Leo dengan tertawa jenaka, membuat Anna melototkan matanya pada laki-laki itu.

"Sialan lo, Yo! sorry ya betis gue gak segede itu buat lo ledek!"

Jawab Anna dengan sebal, Leo pun menghentikan tawanya mendengar itu.

"Gue cuma bercanda, elah. yuk ah gue anter."

"Ogah ya, lo harus minta maaf dulu sama gue."

Leo kembali menyunggingkan senyumnya, ia senang setiap melihat ekspresi gadis itu. Ia pun mengangkat kedua tangannya, seakan menyerah.

"Oke, gue minta maaf, cantik."

Anna tersenyum puas, gadis itu lantas membalikan badannya seraya berkata..-

"Yaudah, anterin gue."

Untuk kesekian kalinya, Leo tersenyum. Dia mengembuskan napas sebelum akhirnya melangkah mengikuti Anna.

Pada akhirnya motor Leo pun berhenti tepat di depan rumah Anna. Dengan sigap, gadis itu turun.

"Makasih ya, Yo."

Leo mengangguk.

"Gue juga pulang, ya."

"Oke, hati-hati ya. Awas jatoh lagi nanti."

"Cieee... diam-diam lo khawatirin gue."

Ledek Leo kemudian. Sementara Anna berdecak mendengar itu.

"Ih ge'er banget sih, lo!"

Walau akhirnya Anna terkekeh pun dengan Leo. Tak lama laki-laki itu juga pergi bersama motornya.

Anna membalikan badannya dan melangkah memasuki kediamannya itu. Sesaat ia akan sampai teras rumah, Gadis itu tersentak kaget. Ia dapat melihat Revan yang menatap tajam dirinya seraya memasukan satu tangannya ke dalam saku.

"Revan?"

Anna menelan saliva, entah kenapa ia merasa takut. Jantungnya berpacu hebat. Seolah kucing tertangkap basah mencuri ikan. Ia takut laki-laki itu salah paham.

Revan tersenyum sinis melihat ekspresi Anna.

"Ternyata kamu baik-baik saja, ya? aku inget jelas tadi kamu pulang duluan, tapi kenapa aku yang sampai sini duluan."

Anna tersentak,

"kamu juga seneng banget kayaknya dianter cowok itu. Sia-sia aku khawatirin kamu."

Anna menggelengkan kepalanya cepat, sudah jelas Revan salah paham. Ia dan Leo hanya kebetulan bertemu.

"Van, kamu salah paham."

"Sudahlah, aku harus balik ke sekolah lagi."

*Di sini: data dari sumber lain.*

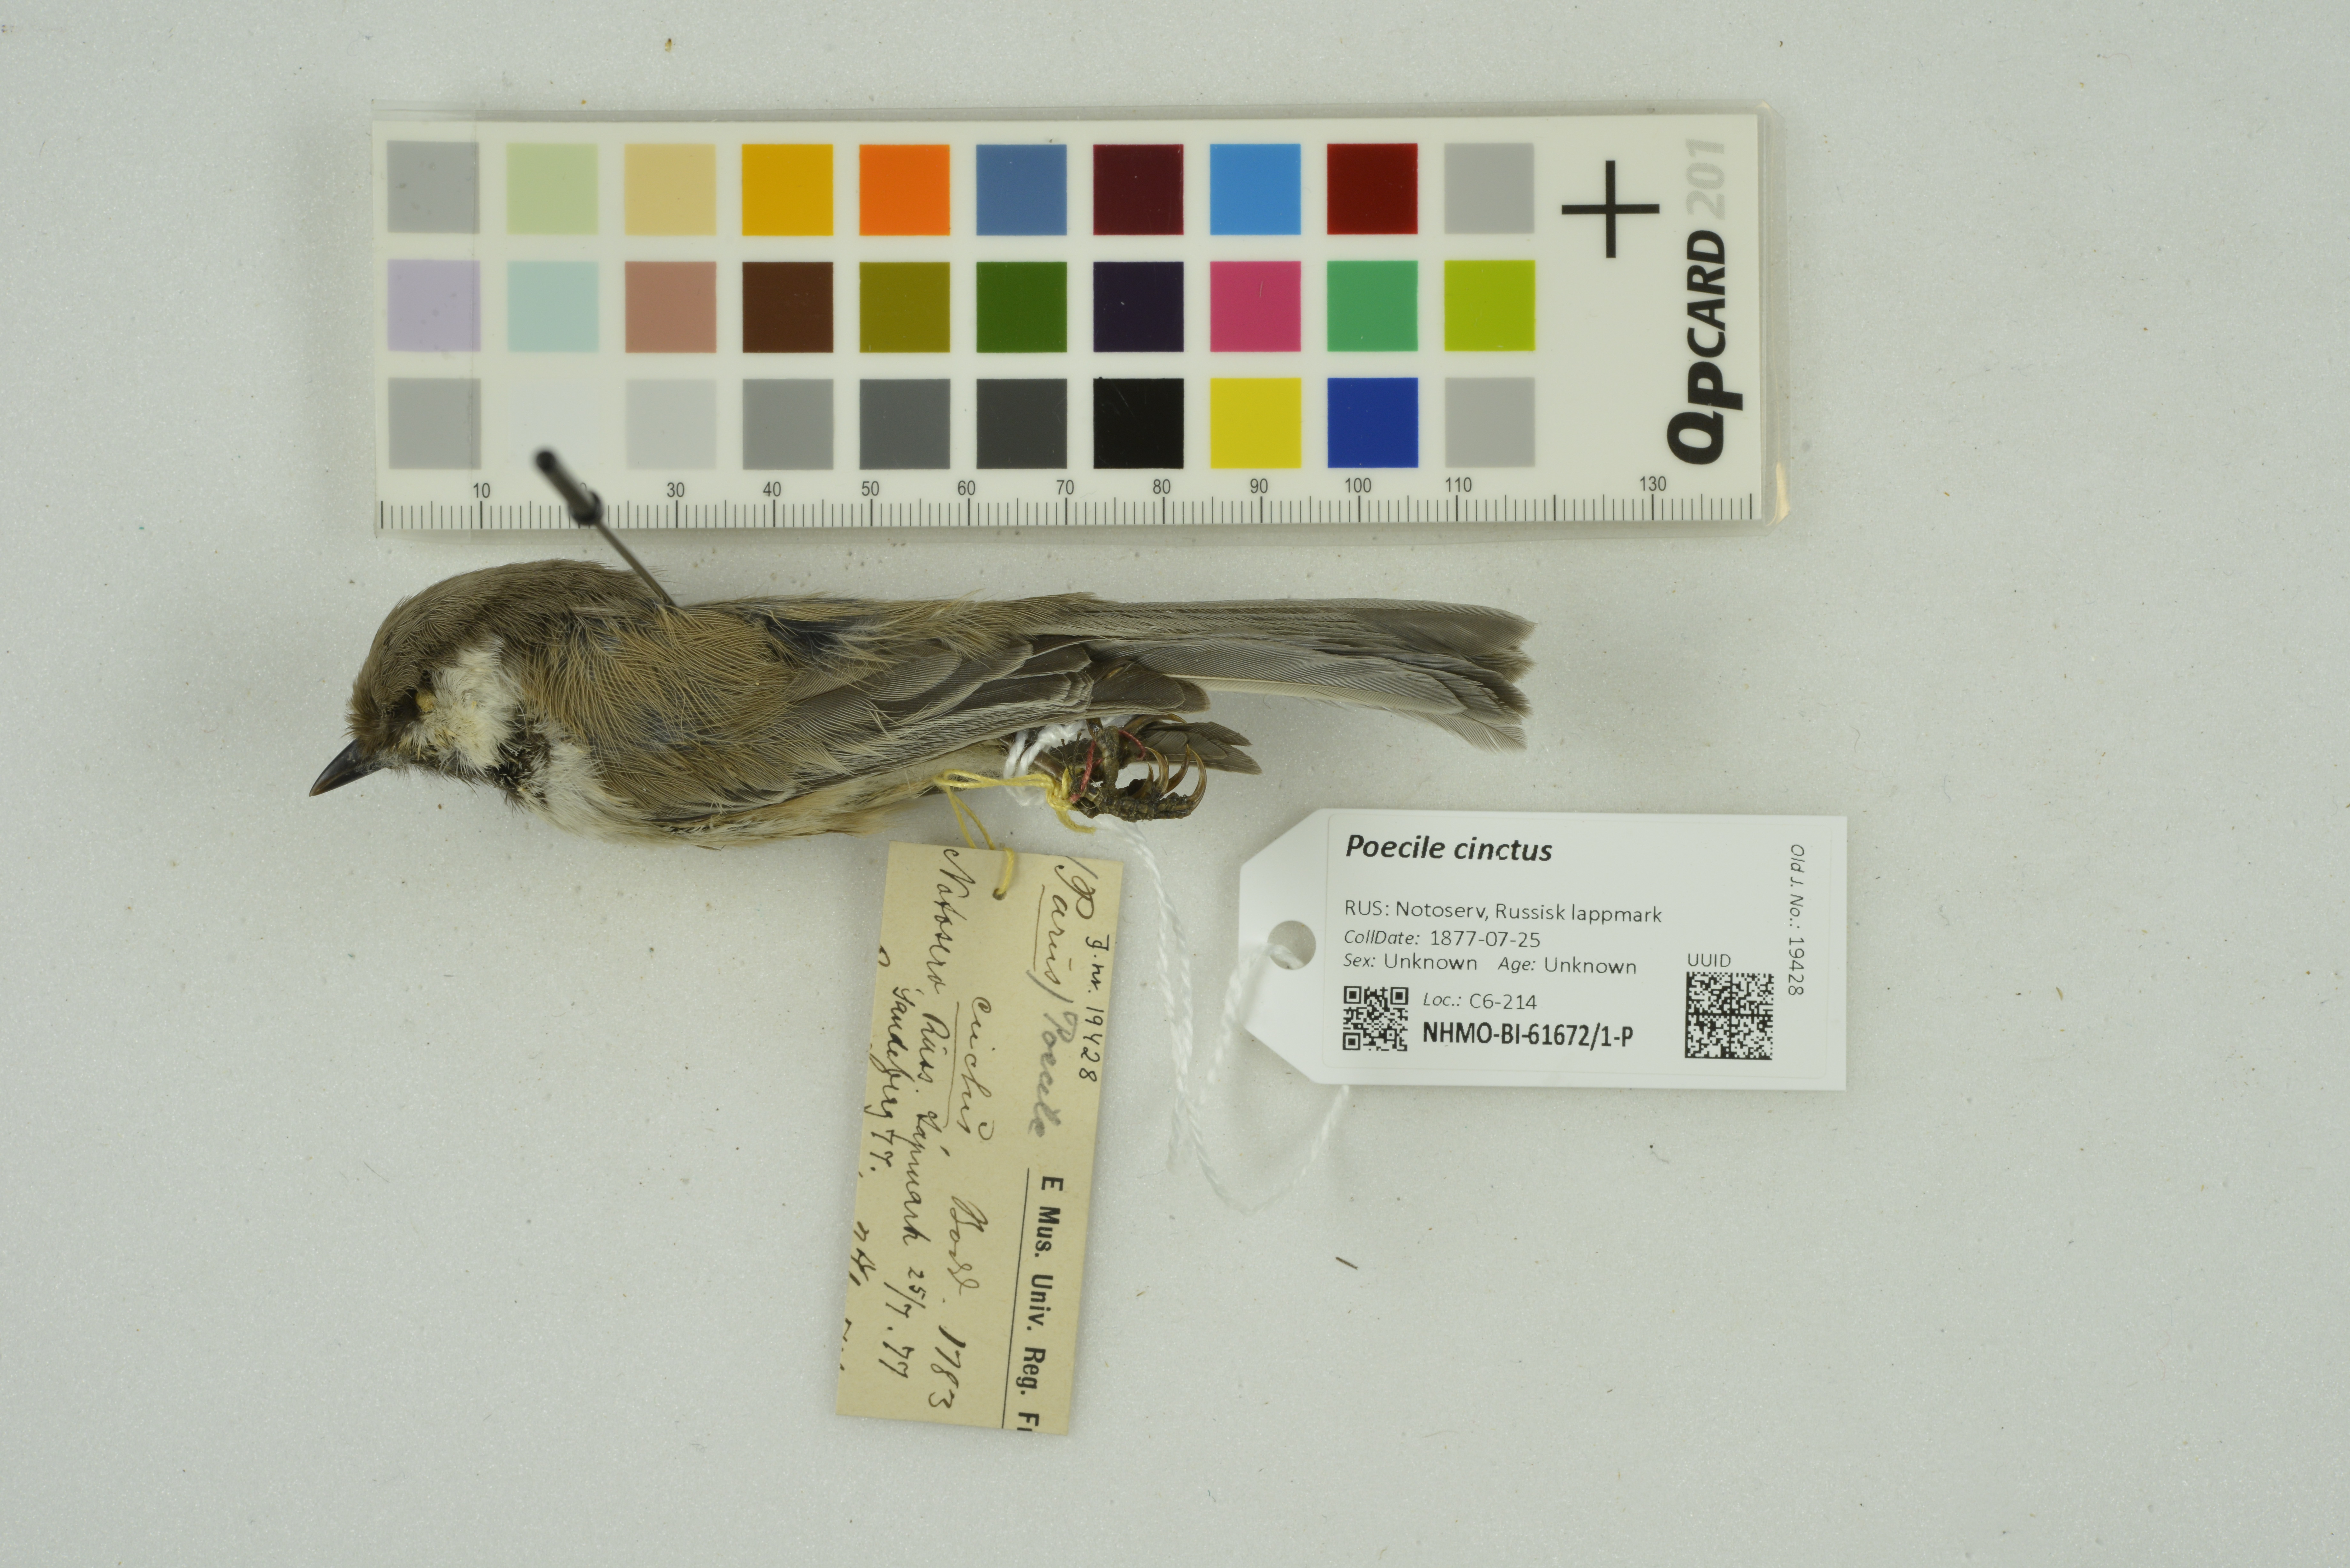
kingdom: Animalia
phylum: Chordata
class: Aves
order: Passeriformes
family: Paridae
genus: Poecile
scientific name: Poecile cinctus
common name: Gray-headed chickadee
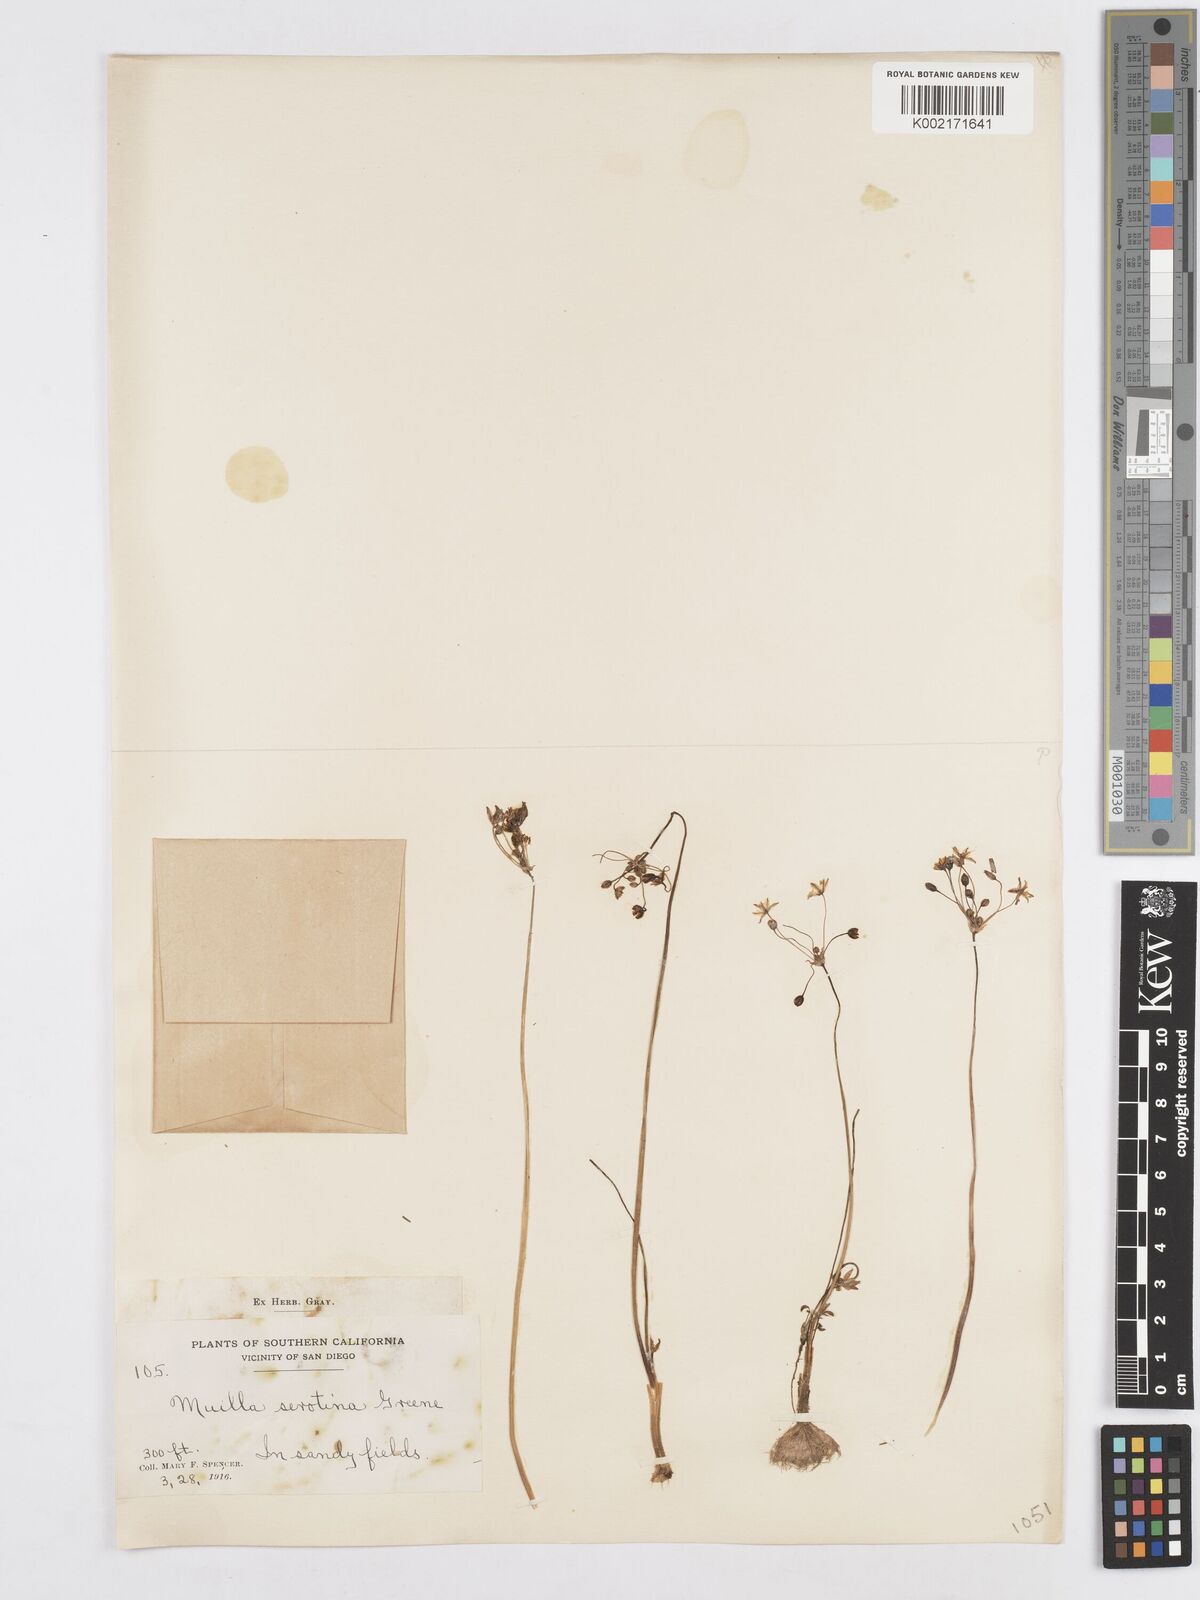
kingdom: Plantae
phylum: Tracheophyta
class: Liliopsida
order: Asparagales
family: Asparagaceae
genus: Muilla
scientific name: Muilla maritima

Katanya seraya melangkahkan kakinya melewati Anna, lalu menaiki motornya itu.

"Van, dengerin aku dulu!"

Sekali lagi Anna mencoba bicara, namun Revan tak juga mengindahkannya. Laki-laki itu pun pergi, meninggalkan Anna yang menatap sedih dirinya

... Tepat saat itu, Anna merasakan tajamnya panah menusuk-nusuk hati gadis itu.